## [Required action]
The data should be written out in full, exactly as it stands, and the pictures dropped.

## [Recorded data]
*** Begin section ***
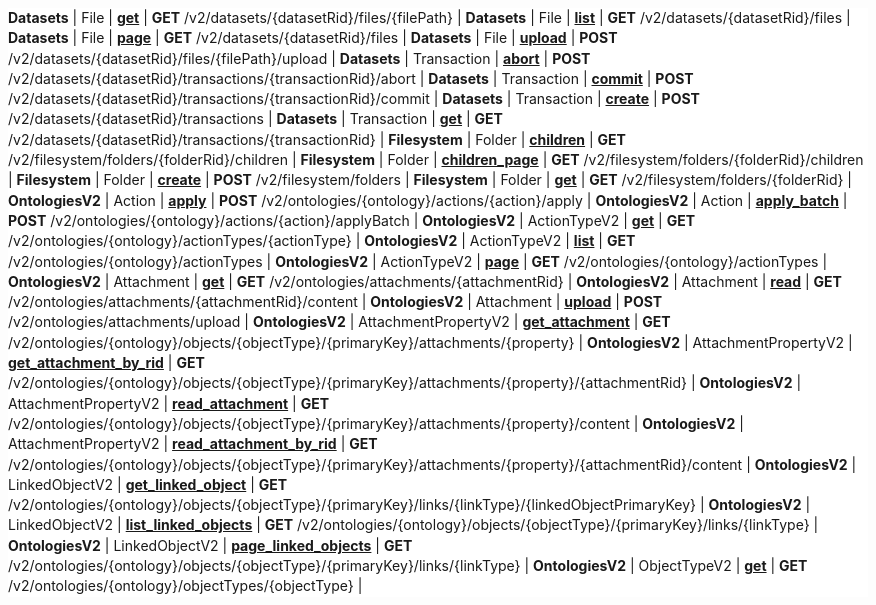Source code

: **Datasets** | File | [**get**](docs/v2/Datasets/File.md#get) | **GET** /v2/datasets/{datasetRid}/files/{filePath} |
**Datasets** | File | [**list**](docs/v2/Datasets/File.md#list) | **GET** /v2/datasets/{datasetRid}/files |
**Datasets** | File | [**page**](docs/v2/Datasets/File.md#page) | **GET** /v2/datasets/{datasetRid}/files |
**Datasets** | File | [**upload**](docs/v2/Datasets/File.md#upload) | **POST** /v2/datasets/{datasetRid}/files/{filePath}/upload |
**Datasets** | Transaction | [**abort**](docs/v2/Datasets/Transaction.md#abort) | **POST** /v2/datasets/{datasetRid}/transactions/{transactionRid}/abort |
**Datasets** | Transaction | [**commit**](docs/v2/Datasets/Transaction.md#commit) | **POST** /v2/datasets/{datasetRid}/transactions/{transactionRid}/commit |
**Datasets** | Transaction | [**create**](docs/v2/Datasets/Transaction.md#create) | **POST** /v2/datasets/{datasetRid}/transactions |
**Datasets** | Transaction | [**get**](docs/v2/Datasets/Transaction.md#get) | **GET** /v2/datasets/{datasetRid}/transactions/{transactionRid} |
**Filesystem** | Folder | [**children**](docs/v2/Filesystem/Folder.md#children) | **GET** /v2/filesystem/folders/{folderRid}/children |
**Filesystem** | Folder | [**children_page**](docs/v2/Filesystem/Folder.md#children_page) | **GET** /v2/filesystem/folders/{folderRid}/children |
**Filesystem** | Folder | [**create**](docs/v2/Filesystem/Folder.md#create) | **POST** /v2/filesystem/folders |
**Filesystem** | Folder | [**get**](docs/v2/Filesystem/Folder.md#get) | **GET** /v2/filesystem/folders/{folderRid} |
**OntologiesV2** | Action | [**apply**](docs/v2/OntologiesV2/Action.md#apply) | **POST** /v2/ontologies/{ontology}/actions/{action}/apply |
**OntologiesV2** | Action | [**apply_batch**](docs/v2/OntologiesV2/Action.md#apply_batch) | **POST** /v2/ontologies/{ontology}/actions/{action}/applyBatch |
**OntologiesV2** | ActionTypeV2 | [**get**](docs/v2/OntologiesV2/ActionTypeV2.md#get) | **GET** /v2/ontologies/{ontology}/actionTypes/{actionType} |
**OntologiesV2** | ActionTypeV2 | [**list**](docs/v2/OntologiesV2/ActionTypeV2.md#list) | **GET** /v2/ontologies/{ontology}/actionTypes |
**OntologiesV2** | ActionTypeV2 | [**page**](docs/v2/OntologiesV2/ActionTypeV2.md#page) | **GET** /v2/ontologies/{ontology}/actionTypes |
**OntologiesV2** | Attachment | [**get**](docs/v2/OntologiesV2/Attachment.md#get) | **GET** /v2/ontologies/attachments/{attachmentRid} |
**OntologiesV2** | Attachment | [**read**](docs/v2/OntologiesV2/Attachment.md#read) | **GET** /v2/ontologies/attachments/{attachmentRid}/content |
**OntologiesV2** | Attachment | [**upload**](docs/v2/OntologiesV2/Attachment.md#upload) | **POST** /v2/ontologies/attachments/upload |
**OntologiesV2** | AttachmentPropertyV2 | [**get_attachment**](docs/v2/OntologiesV2/AttachmentPropertyV2.md#get_attachment) | **GET** /v2/ontologies/{ontology}/objects/{objectType}/{primaryKey}/attachments/{property} |
**OntologiesV2** | AttachmentPropertyV2 | [**get_attachment_by_rid**](docs/v2/OntologiesV2/AttachmentPropertyV2.md#get_attachment_by_rid) | **GET** /v2/ontologies/{ontology}/objects/{objectType}/{primaryKey}/attachments/{property}/{attachmentRid} |
**OntologiesV2** | AttachmentPropertyV2 | [**read_attachment**](docs/v2/OntologiesV2/AttachmentPropertyV2.md#read_attachment) | **GET** /v2/ontologies/{ontology}/objects/{objectType}/{primaryKey}/attachments/{property}/content |
**OntologiesV2** | AttachmentPropertyV2 | [**read_attachment_by_rid**](docs/v2/OntologiesV2/AttachmentPropertyV2.md#read_attachment_by_rid) | **GET** /v2/ontologies/{ontology}/objects/{objectType}/{primaryKey}/attachments/{property}/{attachmentRid}/content |
**OntologiesV2** | LinkedObjectV2 | [**get_linked_object**](docs/v2/OntologiesV2/LinkedObjectV2.md#get_linked_object) | **GET** /v2/ontologies/{ontology}/objects/{objectType}/{primaryKey}/links/{linkType}/{linkedObjectPrimaryKey} |
**OntologiesV2** | LinkedObjectV2 | [**list_linked_objects**](docs/v2/OntologiesV2/LinkedObjectV2.md#list_linked_objects) | **GET** /v2/ontologies/{ontology}/objects/{objectType}/{primaryKey}/links/{linkType} |
**OntologiesV2** | LinkedObjectV2 | [**page_linked_objects**](docs/v2/OntologiesV2/LinkedObjectV2.md#page_linked_objects) | **GET** /v2/ontologies/{ontology}/objects/{objectType}/{primaryKey}/links/{linkType} |
**OntologiesV2** | ObjectTypeV2 | [**get**](docs/v2/OntologiesV2/ObjectTypeV2.md#get) | **GET** /v2/ontologies/{ontology}/objectTypes/{objectType} |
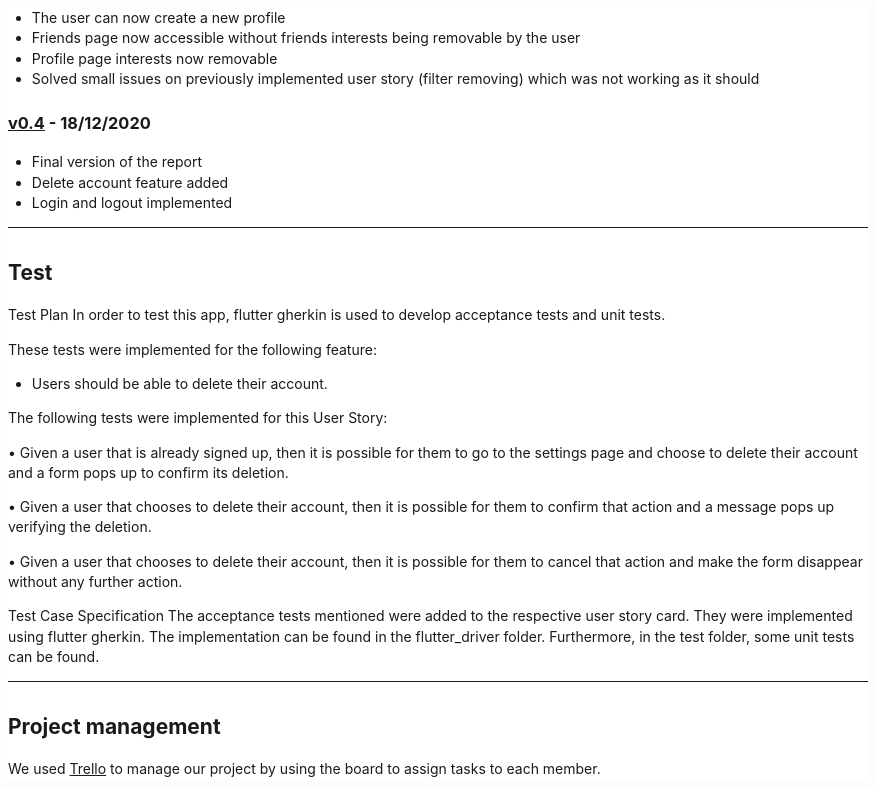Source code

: * The user can now create a new profile
* Friends page now accessible without friends interests being removable by the user
* Profile page interests now removable
* Solved small issues on previously implemented user story (filter removing) which was not working as it should


### [v0.4]() - 18/12/2020

* Final version of the report
* Delete account feature added
* Login and logout implemented

---
## Test

Test Plan
In order to test this app, flutter gherkin is used to develop acceptance tests and unit tests.

These tests were implemented for the following feature:
- Users should be able to delete their account.

The following tests were implemented for this User Story:

• Given a user that is already signed up, then it is possible for them to go to the settings page and choose to delete their account and a form pops up to confirm its deletion.

• Given a user that chooses to delete their account, then it is possible for them to confirm that action and a message pops up verifying the deletion.

• Given a user that chooses to delete their account, then it is possible for them to cancel that action and make the form disappear without any further action.

Test Case Specification
The acceptance tests mentioned were added to the respective user story card. They were implemented using flutter gherkin. The implementation can be found in the flutter_driver folder. Furthermore, in the test folder, some unit tests can be found.

---

## Project management

We used [Trello](https://trello.com/b/Kat9JPpt) to manage our project by using the board to assign tasks to each member.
*** End section ***
## [Answer section]
Source code

: **Datasets** | File | [**get**](docs/v2/Datasets/File.md#get) | **GET** /v2/datasets/{datasetRid}/files/{filePath} |
**Datasets** | File | [**list**](docs/v2/Datasets/File.md#list) | **GET** /v2/datasets/{datasetRid}/files |
**Datasets** | File | [**page**](docs/v2/Datasets/File.md#page) | **GET** /v2/datasets/{datasetRid}/files |
**Datasets** | File | [**upload**](docs/v2/Datasets/File.md#upload) | **POST** /v2/datasets/{datasetRid}/files/{filePath}/upload |
**Datasets** | Transaction | [**abort**](docs/v2/Datasets/Transaction.md#abort) | **POST** /v2/datasets/{datasetRid}/transactions/{transactionRid}/abort |
**Datasets** | Transaction | [**commit**](docs/v2/Datasets/Transaction.md#commit) | **POST** /v2/datasets/{datasetRid}/transactions/{transactionRid}/commit |
**Datasets** | Transaction | [**create**](docs/v2/Datasets/Transaction.md#create) | **POST** /v2/datasets/{datasetRid}/transactions |
**Datasets** | Transaction | [**get**](docs/v2/Datasets/Transaction.md#get) | **GET** /v2/datasets/{datasetRid}/transactions/{transactionRid} |
**Filesystem** | Folder | [**children**](docs/v2/Filesystem/Folder.md#children) | **GET** /v2/filesystem/folders/{folderRid}/children |
**Filesystem** | Folder | [**children_page**](docs/v2/Filesystem/Folder.md#children_page) | **GET** /v2/filesystem/folders/{folderRid}/children |
**Filesystem** | Folder | [**create**](docs/v2/Filesystem/Folder.md#create) | **POST** /v2/filesystem/folders |
**Filesystem** | Folder | [**get**](docs/v2/Filesystem/Folder.md#get) | **GET** /v2/filesystem/folders/{folderRid} |
**OntologiesV2** | Action | [**apply**](docs/v2/OntologiesV2/Action.md#apply) | **POST** /v2/ontologies/{ontology}/actions/{action}/apply |
**OntologiesV2** | Action | [**apply_batch**](docs/v2/OntologiesV2/Action.md#apply_batch) | **POST** /v2/ontologies/{ontology}/actions/{action}/applyBatch |
**OntologiesV2** | ActionTypeV2 | [**get**](docs/v2/OntologiesV2/ActionTypeV2.md#get) | **GET** /v2/ontologies/{ontology}/actionTypes/{actionType} |
**OntologiesV2** | ActionTypeV2 | [**list**](docs/v2/OntologiesV2/ActionTypeV2.md#list) | **GET** /v2/ontologies/{ontology}/actionTypes |
**OntologiesV2** | ActionTypeV2 | [**page**](docs/v2/OntologiesV2/ActionTypeV2.md#page) | **GET** /v2/ontologies/{ontology}/actionTypes |
**OntologiesV2** | Attachment | [**get**](docs/v2/OntologiesV2/Attachment.md#get) | **GET** /v2/ontologies/attachments/{attachmentRid} |
**OntologiesV2** | Attachment | [**read**](docs/v2/OntologiesV2/Attachment.md#read) | **GET** /v2/ontologies/attachments/{attachmentRid}/content |
**OntologiesV2** | Attachment | [**upload**](docs/v2/OntologiesV2/Attachment.md#upload) | **POST** /v2/ontologies/attachments/upload |
**OntologiesV2** | AttachmentPropertyV2 | [**get_attachment**](docs/v2/OntologiesV2/AttachmentPropertyV2.md#get_attachment) | **GET** /v2/ontologies/{ontology}/objects/{objectType}/{primaryKey}/attachments/{property} |
**OntologiesV2** | AttachmentPropertyV2 | [**get_attachment_by_rid**](docs/v2/OntologiesV2/AttachmentPropertyV2.md#get_attachment_by_rid) | **GET** /v2/ontologies/{ontology}/objects/{objectType}/{primaryKey}/attachments/{property}/{attachmentRid} |
**OntologiesV2** | AttachmentPropertyV2 | [**read_attachment**](docs/v2/OntologiesV2/AttachmentPropertyV2.md#read_attachment) | **GET** /v2/ontologies/{ontology}/objects/{objectType}/{primaryKey}/attachments/{property}/content |
**OntologiesV2** | AttachmentPropertyV2 | [**read_attachment_by_rid**](docs/v2/OntologiesV2/AttachmentPropertyV2.md#read_attachment_by_rid) | **GET** /v2/ontologies/{ontology}/objects/{objectType}/{primaryKey}/attachments/{property}/{attachmentRid}/content |
**OntologiesV2** | LinkedObjectV2 | [**get_linked_object**](docs/v2/OntologiesV2/LinkedObjectV2.md#get_linked_object) | **GET** /v2/ontologies/{ontology}/objects/{objectType}/{primaryKey}/links/{linkType}/{linkedObjectPrimaryKey} |
**OntologiesV2** | LinkedObjectV2 | [**list_linked_objects**](docs/v2/OntologiesV2/LinkedObjectV2.md#list_linked_objects) | **GET** /v2/ontologies/{ontology}/objects/{objectType}/{primaryKey}/links/{linkType} |
**OntologiesV2** | LinkedObjectV2 | [**page_linked_objects**](docs/v2/OntologiesV2/LinkedObjectV2.md#page_linked_objects) | **GET** /v2/ontologies/{ontology}/objects/{objectType}/{primaryKey}/links/{linkType} |
**OntologiesV2** | ObjectTypeV2 | [**get**](docs/v2/OntologiesV2/ObjectTypeV2.md#get) | **GET** /v2/ontologies/{ontology}/objectTypes/{objectType} |
Source code

: * The user can now create a new profile
* Friends page now accessible without friends interests being removable by the user
* Profile page interests now removable
* Solved small issues on previously implemented user story (filter removing) which was not working as it should


### [v0.4]() - 18/12/2020

* Final version of the report
* Delete account feature added
* Login and logout implemented

---
## Test

Test Plan
In order to test this app, flutter gherkin is used to develop acceptance tests and unit tests.

These tests were implemented for the following feature:
- Users should be able to delete their account.

The following tests were implemented for this User Story:

• Given a user that is already signed up, then it is possible for them to go to the settings page and choose to delete their account and a form pops up to confirm its deletion.

• Given a user that chooses to delete their account, then it is possible for them to confirm that action and a message pops up verifying the deletion.

• Given a user that chooses to delete their account, then it is possible for them to cancel that action and make the form disappear without any further action.

Test Case Specification
The acceptance tests mentioned were added to the respective user story card. They were implemented using flutter gherkin. The implementation can be found in the flutter_driver folder. Furthermore, in the test folder, some unit tests can be found.

---

## Project management

We used [Trello](https://trello.com/b/Kat9JPpt) to manage our project by using the board to assign tasks to each member.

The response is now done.